Énoncé écrit:
Reproduisez telles quelles toutes les lignes de chacun des items ci-dessous.

Données de la tâche:

######

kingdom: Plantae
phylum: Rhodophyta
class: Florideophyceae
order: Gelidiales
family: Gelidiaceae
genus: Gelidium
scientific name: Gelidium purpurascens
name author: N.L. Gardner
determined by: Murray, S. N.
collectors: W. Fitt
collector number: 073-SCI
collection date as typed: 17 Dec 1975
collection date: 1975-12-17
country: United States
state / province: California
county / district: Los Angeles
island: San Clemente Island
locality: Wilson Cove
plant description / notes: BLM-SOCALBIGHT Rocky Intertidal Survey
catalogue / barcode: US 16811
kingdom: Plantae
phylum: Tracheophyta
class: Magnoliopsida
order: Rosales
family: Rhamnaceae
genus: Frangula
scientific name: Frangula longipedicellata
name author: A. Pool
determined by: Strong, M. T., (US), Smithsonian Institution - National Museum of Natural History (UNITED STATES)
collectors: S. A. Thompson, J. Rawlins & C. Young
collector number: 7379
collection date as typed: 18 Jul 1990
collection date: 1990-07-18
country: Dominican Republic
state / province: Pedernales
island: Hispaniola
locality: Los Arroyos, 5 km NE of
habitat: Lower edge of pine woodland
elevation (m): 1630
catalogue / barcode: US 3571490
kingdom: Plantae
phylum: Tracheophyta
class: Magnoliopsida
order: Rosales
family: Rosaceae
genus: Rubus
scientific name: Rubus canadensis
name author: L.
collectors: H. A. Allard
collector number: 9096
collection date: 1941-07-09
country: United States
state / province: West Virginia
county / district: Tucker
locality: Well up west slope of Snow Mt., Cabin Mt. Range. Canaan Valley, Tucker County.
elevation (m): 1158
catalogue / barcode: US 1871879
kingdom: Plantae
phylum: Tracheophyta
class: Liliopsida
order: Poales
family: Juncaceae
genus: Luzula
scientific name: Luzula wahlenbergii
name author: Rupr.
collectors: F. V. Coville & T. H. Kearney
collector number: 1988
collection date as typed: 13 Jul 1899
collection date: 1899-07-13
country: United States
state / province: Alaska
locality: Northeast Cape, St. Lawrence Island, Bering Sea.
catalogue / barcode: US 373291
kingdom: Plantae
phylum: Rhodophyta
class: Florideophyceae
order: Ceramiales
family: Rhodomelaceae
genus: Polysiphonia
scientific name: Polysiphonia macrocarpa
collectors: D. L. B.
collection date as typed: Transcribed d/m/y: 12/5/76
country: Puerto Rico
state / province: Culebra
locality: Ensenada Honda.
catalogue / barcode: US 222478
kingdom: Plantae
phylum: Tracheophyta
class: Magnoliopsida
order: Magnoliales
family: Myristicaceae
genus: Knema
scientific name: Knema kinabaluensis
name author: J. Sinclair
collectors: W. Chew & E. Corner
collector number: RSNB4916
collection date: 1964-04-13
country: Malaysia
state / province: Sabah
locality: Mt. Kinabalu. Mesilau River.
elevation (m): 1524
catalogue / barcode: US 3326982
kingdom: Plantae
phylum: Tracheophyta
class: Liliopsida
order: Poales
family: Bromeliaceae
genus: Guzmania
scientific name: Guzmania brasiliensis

######

Réponse à l'exercice:
kingdom: Plantae
phylum: Rhodophyta
class: Florideophyceae
order: Gelidiales
family: Gelidiaceae
genus: Gelidium
scientific name: Gelidium purpurascens
name author: N.L. Gardner
determined by: Murray, S. N.
collectors: W. Fitt
collector number: 073-SCI
collection date as typed: 17 Dec 1975
collection date: 1975-12-17
country: United States
state / province: California
county / district: Los Angeles
island: San Clemente Island
locality: Wilson Cove
plant description / notes: BLM-SOCALBIGHT Rocky Intertidal Survey
catalogue / barcode: US 16811
kingdom: Plantae
phylum: Tracheophyta
class: Magnoliopsida
order: Rosales
family: Rhamnaceae
genus: Frangula
scientific name: Frangula longipedicellata
name author: A. Pool
determined by: Strong, M. T., (US), Smithsonian Institution - National Museum of Natural History (UNITED STATES)
collectors: S. A. Thompson, J. Rawlins & C. Young
collector number: 7379
collection date as typed: 18 Jul 1990
collection date: 1990-07-18
country: Dominican Republic
state / province: Pedernales
island: Hispaniola
locality: Los Arroyos, 5 km NE of
habitat: Lower edge of pine woodland
elevation (m): 1630
catalogue / barcode: US 3571490
kingdom: Plantae
phylum: Tracheophyta
class: Magnoliopsida
order: Rosales
family: Rosaceae
genus: Rubus
scientific name: Rubus canadensis
name author: L.
collectors: H. A. Allard
collector number: 9096
collection date: 1941-07-09
country: United States
state / province: West Virginia
county / district: Tucker
locality: Well up west slope of Snow Mt., Cabin Mt. Range. Canaan Valley, Tucker County.
elevation (m): 1158
catalogue / barcode: US 1871879
kingdom: Plantae
phylum: Tracheophyta
class: Liliopsida
order: Poales
family: Juncaceae
genus: Luzula
scientific name: Luzula wahlenbergii
name author: Rupr.
collectors: F. V. Coville & T. H. Kearney
collector number: 1988
collection date as typed: 13 Jul 1899
collection date: 1899-07-13
country: United States
state / province: Alaska
locality: Northeast Cape, St. Lawrence Island, Bering Sea.
catalogue / barcode: US 373291
kingdom: Plantae
phylum: Rhodophyta
class: Florideophyceae
order: Ceramiales
family: Rhodomelaceae
genus: Polysiphonia
scientific name: Polysiphonia macrocarpa
collectors: D. L. B.
collection date as typed: Transcribed d/m/y: 12/5/76
country: Puerto Rico
state / province: Culebra
locality: Ensenada Honda.
catalogue / barcode: US 222478
kingdom: Plantae
phylum: Tracheophyta
class: Magnoliopsida
order: Magnoliales
family: Myristicaceae
genus: Knema
scientific name: Knema kinabaluensis
name author: J. Sinclair
collectors: W. Chew & E. Corner
collector number: RSNB4916
collection date: 1964-04-13
country: Malaysia
state / province: Sabah
locality: Mt. Kinabalu. Mesilau River.
elevation (m): 1524
catalogue / barcode: US 3326982
kingdom: Plantae
phylum: Tracheophyta
class: Liliopsida
order: Poales
family: Bromeliaceae
genus: Guzmania
scientific name: Guzmania brasiliensis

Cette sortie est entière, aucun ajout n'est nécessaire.